Document section

Makes you wonder: A good backup plan, perhaps?

Apparently, the vines established more than a seed in the mind of Governor George A. Crawford, who in 1890, planted 60 acres of grapes and fruit alongside Rapid Creek near Palisade in Mesa County. By 1910, Colorado was producing about 1 million pounds of grapes by an estimated 1,000 farmers. There were no true winemakers per se; the grapes were sold to locals who processed and fermented the fruit to share with family, friends, and neighbors.

In 1916, just as Colorado’s early settlers were perfecting wild game wine pairings, prohibition put the brakes on the state’s burgeoning wine-making industry. It wasn’t until some 50 years later that Colorado State University parlayed a grant from the United States government to plant test plots of vineyards in the now renowned Grand Valley area. Today, in the shadow of the Book Cliff Mountains, some of the state’s original wineries still exist.

Exercise data
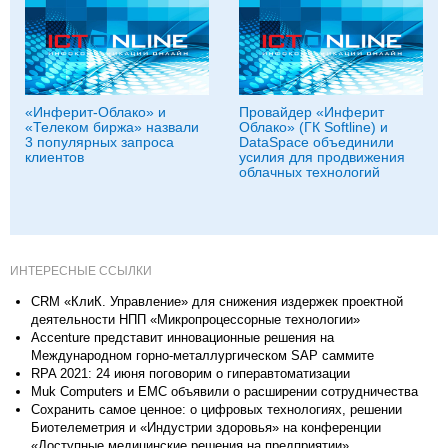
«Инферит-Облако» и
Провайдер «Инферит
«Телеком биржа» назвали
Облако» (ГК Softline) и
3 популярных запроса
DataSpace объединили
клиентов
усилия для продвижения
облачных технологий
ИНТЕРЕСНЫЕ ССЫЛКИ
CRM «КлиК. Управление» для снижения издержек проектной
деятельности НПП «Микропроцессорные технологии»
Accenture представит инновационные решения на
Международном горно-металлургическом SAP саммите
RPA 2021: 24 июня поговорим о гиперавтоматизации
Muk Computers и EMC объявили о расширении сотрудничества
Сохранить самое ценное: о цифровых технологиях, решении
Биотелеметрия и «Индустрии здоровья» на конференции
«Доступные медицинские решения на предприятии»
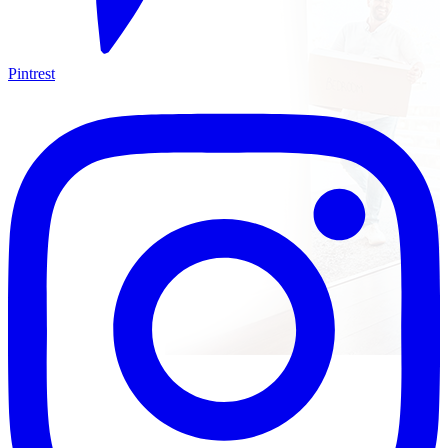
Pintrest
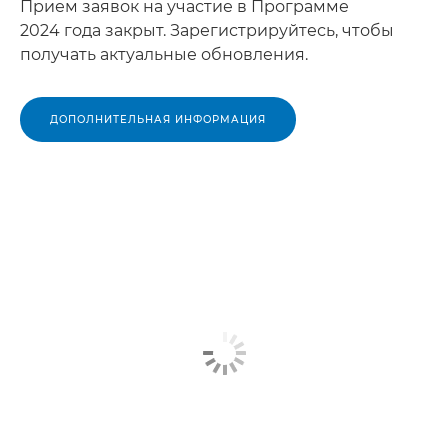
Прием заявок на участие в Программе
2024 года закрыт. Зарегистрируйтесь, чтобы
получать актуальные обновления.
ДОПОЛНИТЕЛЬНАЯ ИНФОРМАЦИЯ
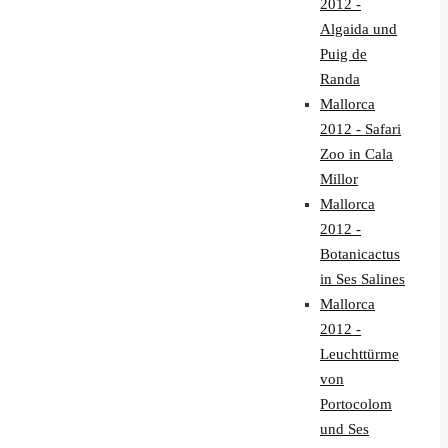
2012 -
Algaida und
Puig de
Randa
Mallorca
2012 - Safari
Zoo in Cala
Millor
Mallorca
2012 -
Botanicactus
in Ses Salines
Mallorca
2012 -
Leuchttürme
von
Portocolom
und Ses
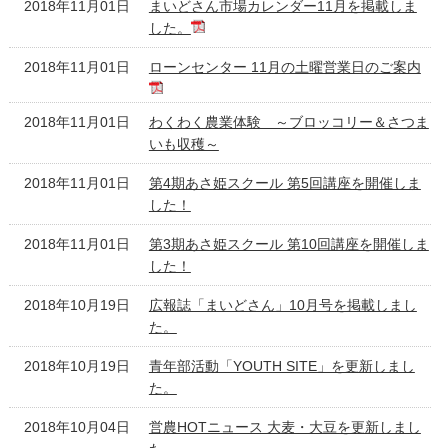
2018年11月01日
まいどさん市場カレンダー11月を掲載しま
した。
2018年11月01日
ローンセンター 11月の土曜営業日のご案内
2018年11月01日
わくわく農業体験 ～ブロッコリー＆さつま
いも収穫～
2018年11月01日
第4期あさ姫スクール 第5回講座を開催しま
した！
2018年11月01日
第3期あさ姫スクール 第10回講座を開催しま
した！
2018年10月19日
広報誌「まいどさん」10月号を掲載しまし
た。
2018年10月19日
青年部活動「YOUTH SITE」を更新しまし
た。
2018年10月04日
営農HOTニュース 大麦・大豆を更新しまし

...

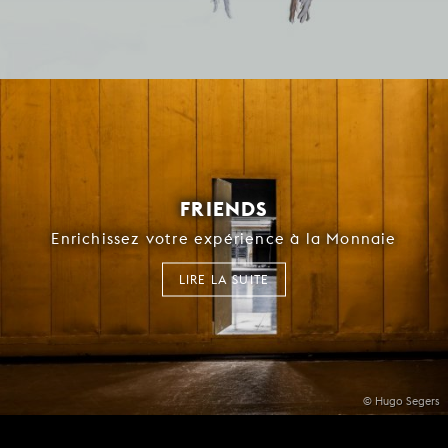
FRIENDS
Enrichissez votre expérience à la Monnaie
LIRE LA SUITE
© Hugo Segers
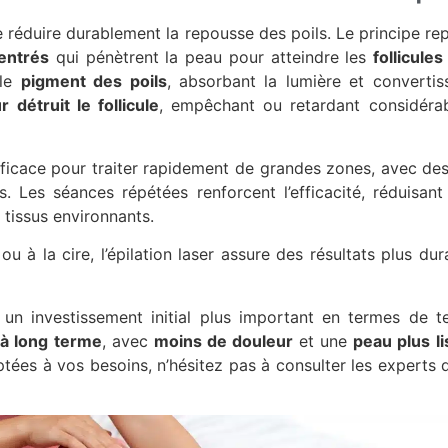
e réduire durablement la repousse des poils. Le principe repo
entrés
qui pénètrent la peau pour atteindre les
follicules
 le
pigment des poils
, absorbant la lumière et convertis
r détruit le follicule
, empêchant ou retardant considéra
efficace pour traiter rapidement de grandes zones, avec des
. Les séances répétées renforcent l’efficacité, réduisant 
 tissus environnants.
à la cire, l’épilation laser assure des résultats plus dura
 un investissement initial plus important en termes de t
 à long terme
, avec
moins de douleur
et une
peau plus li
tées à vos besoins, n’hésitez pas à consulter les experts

Actions to take
• a. Answer these questions using the passage on Colorado wine history:
(i) How many acres of grapes and fruit did Crawford plant in 1890?
(ii) About how many farmers were growing grapes in Colorado by 1910?
(iii) In what year did prohibition halt the state's wine-making industry?
• b. Rewrite the stretch from "Makes you wonder: A" through "friends, and neighbors." in the passage on Colorado wine history, replacing "Governor" with "Gov.".
• c. Write the next part of the passage on Colorado wine history, continuing from its final sentence.

Results in order
• a.
(i) 60 acres
(ii) An estimated 1,000 farmers
(iii) 1916

• b.
Makes you wonder: A good backup plan, perhaps?

Apparently, the vines established more than a seed in the mind of Gov. George A. Crawford, who in 1890, planted 60 acres of grapes and fruit alongside Rapid Creek near Palisade in Mesa County. By 1910, Colorado was producing about 1 million pounds of grapes by an estimated 1,000 farmers. There were no true winemakers per se; the grapes were sold to locals who processed and fermented the fruit to share with family, friends, and neighbors.

• c.
Then in 1977, the Colorado General Assembly enacted the Colorado Limited Winery Act, permitting small “farm wineries,” ultimately opening the door for future commercial ventures. Within the year, Colorado Mountain Vineyards—now operating as Colorado Cellars—opened in Palisade and still operates as the oldest and largest winery in the state. Fast forward to the 1990s, when the Grand Valley region became Colorado’s first federally recognized Agricultural Viticultural Area (AVA)—the first step towards establishing a geographical pedigree for Colorado wines. At around the same time, the Colorado Wine Industry Act was passed with two-fold implications: It created the Colorado Wine Board and placed a one-cent per liter tax on all wines.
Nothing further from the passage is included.